You're the most evil person you know.
The devil is even a little scared of you!
See? I'm not all bad!
Jerry Garcia came up to me today, mad as a hatter. It seems that someone had stolen his old toilet. "Man, I left some fairly nasty stains in there,"said the former junk food afficianado, "and I don't want the world to see them." The toilet sold at auction to , an online casino, and was stolen from a driveway, along with three other toilets and a bidet. Apparently the Golden Palace needed a royal throne.
"Man, I hope they at least put a new seat on it," remarked Mr. Garcia.
The hairless apes now practice idolatry, worship of people who are famous, but not necessarily saints-I love it! When you pay $25,000 for William Shatner's kidney stones, that's $25,000 that's not going to Him. Therefore, you have placed William Shatner above Him, and He doesn't like that!
I rather like it myself! Celebrities are the most unholy people on the planet, and to place them above Him-so evil! So when you steal something that belonged to a drug addicted junk food glutton because you have placed him above God-my dreams would be made of this! Two of His Commandments broken means someone is coming here, and you can be assured that I will let Mr. Garcia use their intestines to string his guitar, give him some LSD, and let him solo for a few thousand years.

Sunday, April 02, 2006

One of my most favorite things that you hairless apes do to each other is think that one hairless ape is better than another, solely based on the color of their skin-I love it! And the mean things they do to each other because of surface differences are what keep me stocked with fresh souls to torment. He doesn't care about skin color, or whether you worship Moses, Jesus, Mohammed or L. Ron, the only thing he sees is the color of your heart-blecch.

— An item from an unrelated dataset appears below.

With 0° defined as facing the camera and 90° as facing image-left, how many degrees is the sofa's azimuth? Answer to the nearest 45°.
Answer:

So I do my best to stir the hate between the races. I use fear to keep the racists going, unfounded fear works the best, since it is the hardest to dissuade with logic. I even have my son, Richard stirring up the hatred by attacking all those brown skinned people in the Middle East, to keep the Americans scared of "Islamofascists". Of course, when Richard has succeeded in conquering the whole world, it will be mine-YOU WILL BOW DOWN BEFORE ME OR SUFFER IN PAIN!!! The funny part is the Christians who support my deliciously evil war because they think it leads to Jesus coming back-He's not! No, Mohammed will come down when the rapture begins and swoop all His people up to Heaven. So I have a laugh at all the Christians who think they are on the side of goodness when in fact they are the tools of my son-Richard Cheney!

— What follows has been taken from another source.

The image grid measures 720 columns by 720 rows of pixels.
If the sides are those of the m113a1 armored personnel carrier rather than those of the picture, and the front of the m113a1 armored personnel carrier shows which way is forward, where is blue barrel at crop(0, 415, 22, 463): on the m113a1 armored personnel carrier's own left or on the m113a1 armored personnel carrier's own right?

I see also where the racists in the United States don't want to let any more brown skinned Spanish speaking people in their country-good for them! Of course, they won't succeed because the wealthyn people have declared war on all the poor people in the United States. They sit in their Ivory towers while more and more people slip below the poverty level-I love it. Poor people are willing to sell their soul for anything, lottery winnings, pick-up trucks, and I am more than willing to oblige. All I ask is that they give up their soul to me in exchange- I get a bargain! Their life on the surface is temporary-I offer eternal torment!